Roughly, numerical stability is to do with how well the numerical solution matches the exact solution, i.e. whether the error grows or not. So the Backward Euler method is a stable method when solving a linear equation such as Fourier's equation. However, if the equation being solved is nonlinear, then iterations are required when applying Backward Euler, and these iterations may diverge if the timestep is too large.

As correctly stated by D. Andrew S. Rees the numerical stability property has to do with the convergence towards a solution as well as towards the physical meaning of the numerical solution when is compared to the solution of the orginal PDE. Again, the modified PDE clarifies this aspect. For example, considering my previous example of the linear wave equation, if you use a forward Euler time integration and a central space formula for the first derivative, the consequent modified PDE will say why it is unconditionally not stable: the PDE you are really solving contains an anti-diffusive term that increases indefinitely the gradient in the initial condition.

Dear Spyros,

By "stable" solution we generally mean a solution that is bounded - in the "sense of Lyapunov" for nonlinear systems. However, for solutions of linear systems we are able to give more precise mathematical definitions - a system is stable if "all its eigenvalues lie in the open left-half of the complex plane".

For a scheme to be "convergent" it requires that, as the step size (dx,dt or both) reduces, the solution converges to the true solution. It can only do this if it is a stable scheme.

Fahs Amin - In what way is it dependent on the linearity of the equations? Is there something that should be avoided?

I don't know what is meant by sensitivity! This is not a suitable technical term.

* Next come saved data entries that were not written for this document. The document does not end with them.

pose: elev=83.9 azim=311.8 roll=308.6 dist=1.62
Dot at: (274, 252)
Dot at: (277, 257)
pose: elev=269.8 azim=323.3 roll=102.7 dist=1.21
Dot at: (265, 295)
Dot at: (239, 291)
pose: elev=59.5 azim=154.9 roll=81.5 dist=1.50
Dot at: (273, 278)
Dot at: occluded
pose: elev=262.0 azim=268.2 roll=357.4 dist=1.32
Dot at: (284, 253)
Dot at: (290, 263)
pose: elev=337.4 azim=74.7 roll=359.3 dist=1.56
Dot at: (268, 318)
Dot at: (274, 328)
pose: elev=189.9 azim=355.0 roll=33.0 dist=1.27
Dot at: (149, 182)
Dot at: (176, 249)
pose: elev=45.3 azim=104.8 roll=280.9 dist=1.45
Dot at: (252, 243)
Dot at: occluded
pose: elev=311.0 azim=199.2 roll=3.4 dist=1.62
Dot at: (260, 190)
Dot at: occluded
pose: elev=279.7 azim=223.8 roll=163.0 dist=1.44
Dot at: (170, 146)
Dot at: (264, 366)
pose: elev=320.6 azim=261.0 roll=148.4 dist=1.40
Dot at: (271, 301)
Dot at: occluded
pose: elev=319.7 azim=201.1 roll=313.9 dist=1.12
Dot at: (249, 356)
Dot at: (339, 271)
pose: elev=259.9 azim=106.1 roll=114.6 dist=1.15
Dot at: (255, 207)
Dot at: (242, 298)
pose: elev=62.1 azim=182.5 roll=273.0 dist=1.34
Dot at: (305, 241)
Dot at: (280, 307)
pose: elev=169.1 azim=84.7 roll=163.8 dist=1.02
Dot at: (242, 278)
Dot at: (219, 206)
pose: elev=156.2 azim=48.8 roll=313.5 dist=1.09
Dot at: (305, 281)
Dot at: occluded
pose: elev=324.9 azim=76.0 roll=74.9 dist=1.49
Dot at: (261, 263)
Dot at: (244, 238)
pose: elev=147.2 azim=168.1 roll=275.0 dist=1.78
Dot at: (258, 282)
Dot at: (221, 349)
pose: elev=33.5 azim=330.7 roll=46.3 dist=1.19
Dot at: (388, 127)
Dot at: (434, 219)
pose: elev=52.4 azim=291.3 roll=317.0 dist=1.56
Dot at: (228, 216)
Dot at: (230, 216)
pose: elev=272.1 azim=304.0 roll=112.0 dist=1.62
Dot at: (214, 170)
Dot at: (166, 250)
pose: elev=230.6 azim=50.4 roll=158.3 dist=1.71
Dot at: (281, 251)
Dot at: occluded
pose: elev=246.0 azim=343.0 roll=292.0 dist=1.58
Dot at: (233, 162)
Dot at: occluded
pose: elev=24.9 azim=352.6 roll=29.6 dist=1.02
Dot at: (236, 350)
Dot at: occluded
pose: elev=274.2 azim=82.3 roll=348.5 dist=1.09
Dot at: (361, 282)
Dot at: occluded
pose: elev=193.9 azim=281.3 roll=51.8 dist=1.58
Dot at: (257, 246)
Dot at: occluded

For a general linear equation both forward and backward Euler methods are of first order accuracy so each will have the same error reduction properties as the steplength decreases. FE will have a smaller operation count per timestep than BE. For a general nonlinear equation the same is true except that iterations will need to be performed and therefore BE uses even more operations per timestep. So why should one use BE and other implicit schemes? If a system is stiff and the fast timescales play no role in the required solution, then FE is extremely inefficient because the timestep will need to be extremely small jut to get a stable solution.